**Task prompt**
Extract every line starting at the line that contains "9. The metadata associated with a 1280x720px" and ending with the final line of the data, inclusive; give only those lines, word for word.

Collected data
- - -

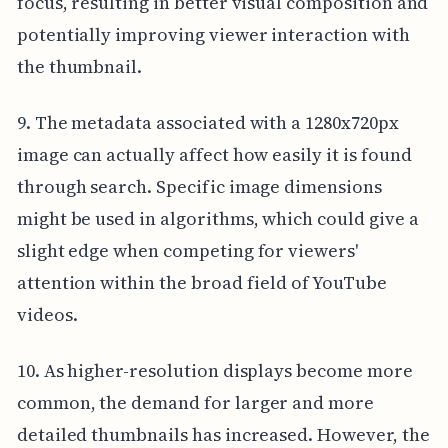
focus, resulting in better visual composition and
potentially improving viewer interaction with
the thumbnail.
9. The metadata associated with a 1280x720px
image can actually affect how easily it is found
through search. Specific image dimensions
might be used in algorithms, which could give a
slight edge when competing for viewers'
attention within the broad field of YouTube
videos.
10. As higher-resolution displays become more
common, the demand for larger and more
detailed thumbnails has increased. However, the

- - -

**Task solution**
9. The metadata associated with a 1280x720px
image can actually affect how easily it is found
through search. Specific image dimensions
might be used in algorithms, which could give a
slight edge when competing for viewers'
attention within the broad field of YouTube
videos.
10. As higher-resolution displays become more
common, the demand for larger and more
detailed thumbnails has increased. However, the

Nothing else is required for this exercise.